Everyone agrees that this crisis is the worst in decades, as Egypt’s Abdel Fattah al-Sisi called it ‘unprecedented’ on a telephone interview with a TV program.

The crisis prompted Sisi to announce the state’s intention to hold a national dialogue on various issues and to ease the tension in society that has grown over the past years due to the backdrop of strict measures to combat terrorism and other difficult economic measures that have burdened the middle and poor classes, with a first-of-its-kind gesture.

Sisi also announced that the Presidential Amnesty Commission has become operational to release additional number of detainees in freedom cases.

He also called on the Government to convene a global conference to reveal its future plans to encourage and facilitate the work of the domestic and foreign private sector.

The government also announced its intention to implement a privatization program to sell approximately $40 billion worth of government assets over the next four years. It also brought up for public discussion a draft document titled “The State’s ownerships”, which includes sectors that it plans to leave once and for all, whose contribution it will reduce, and those that want to stabilize its share.

This document can be an encouraging roadmap for investors.

All these steps represent significant and huge retreats in the course of action of the Egyptian state since the 2013 coup against the country’s first democratically elected president, and further worsened since Sisi officially came to power in 2014.

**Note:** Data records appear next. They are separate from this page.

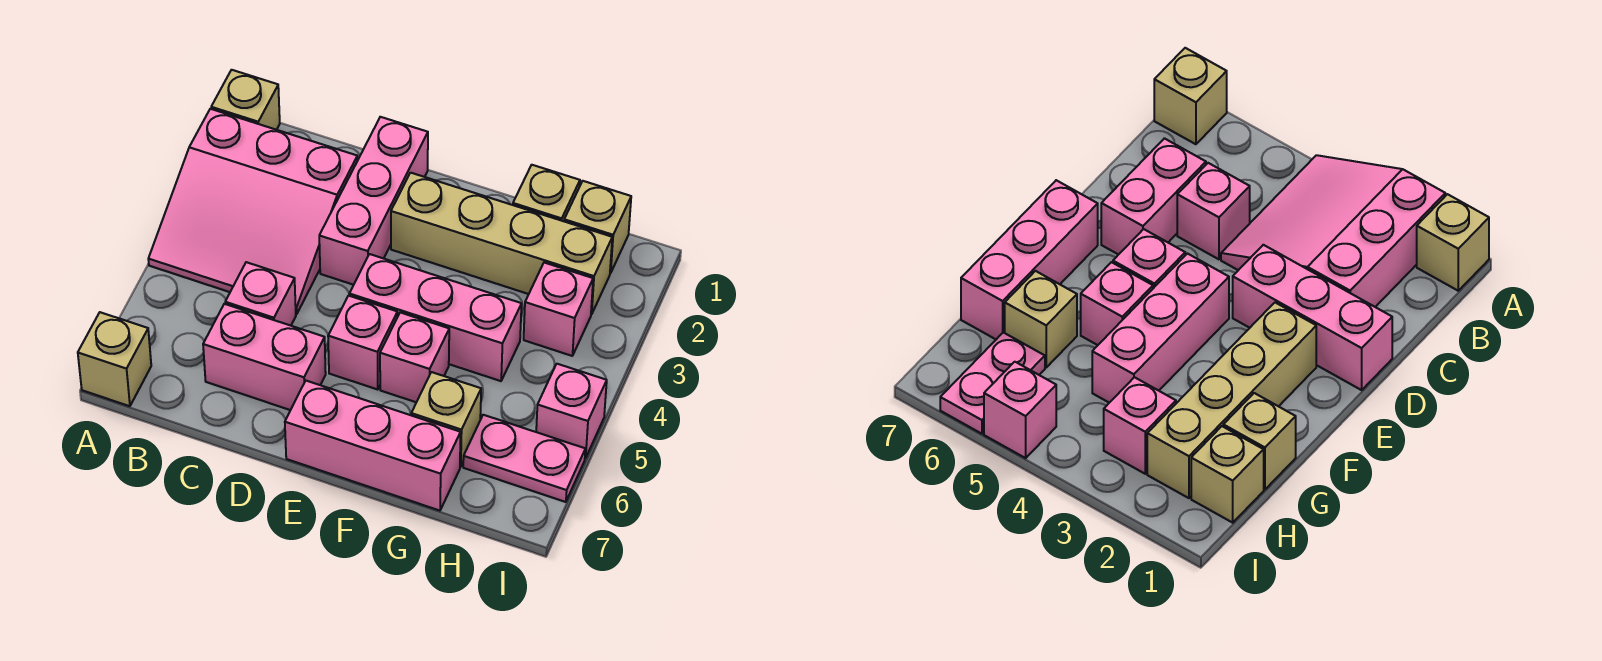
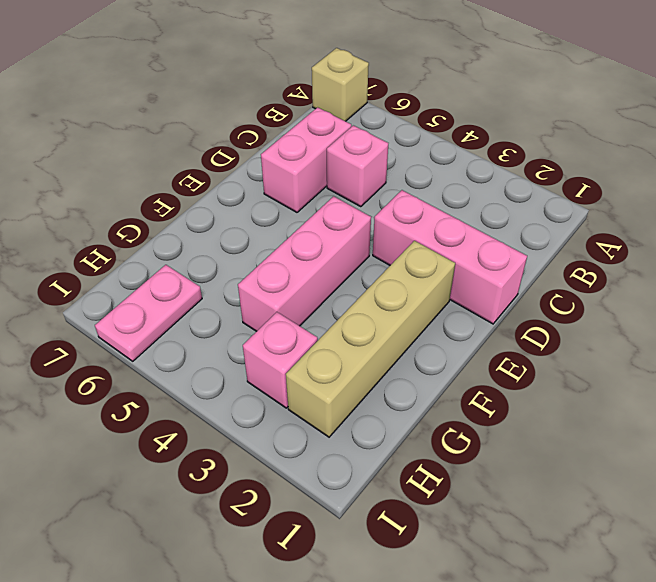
none -> tan 1x1 brick [211,70,280,130]
none -> pink 3x3 slope [148,109,358,314]
none -> pink 1x1 brick [328,296,397,389]

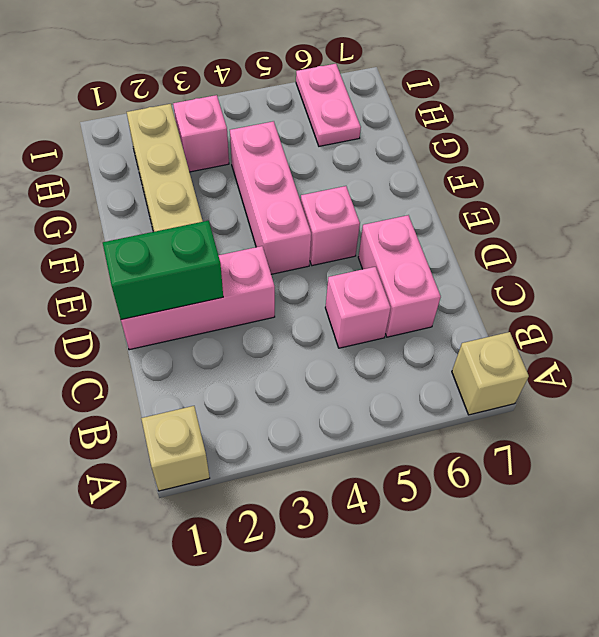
green 1x2 brick [103,221,223,319] -> none
none -> pink 3x3 slope [148,109,358,314]
none -> pink 1x3 brick [285,381,461,511]
none -> pink 1x1 brick [380,312,449,402]

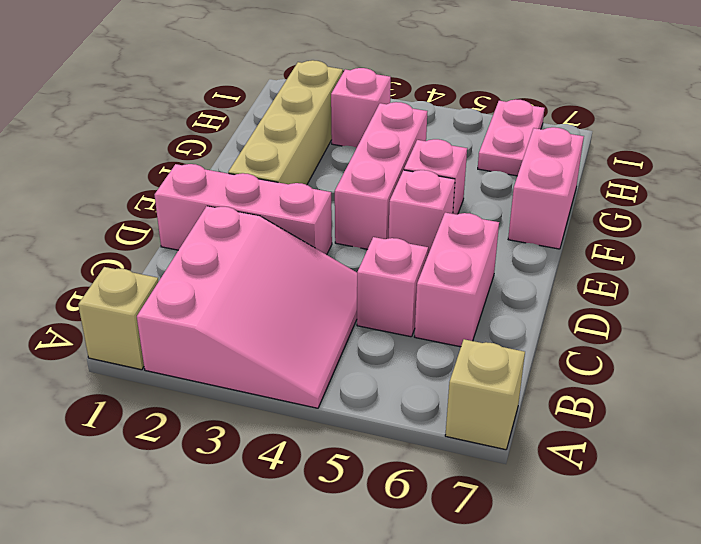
pink 1x2 brick [508,127,584,249] -> pink 1x3 brick [285,381,461,511]
none -> tan 1x1 brick [513,165,580,221]
none -> tan 1x1 brick [411,372,481,467]
none -> tan 1x1 brick [564,181,631,273]

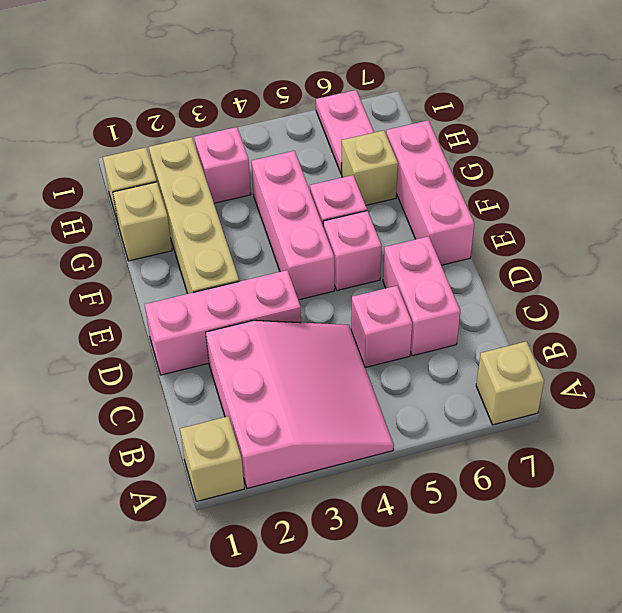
none -> pink 1x1 brick [536,364,607,458]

In spite of the doubts about the seriousness of the planned national dialogue and the feasibility of the steps to stimulate the work of the private sector, in light of the regime’s refusal to accept criticism and the growing dominance of the state through the military over the economy, everything that has been announced, reflects the extent of the predicament experienced by the Egyptian economy, where borrowing has put the country’s economy in a vicious circle.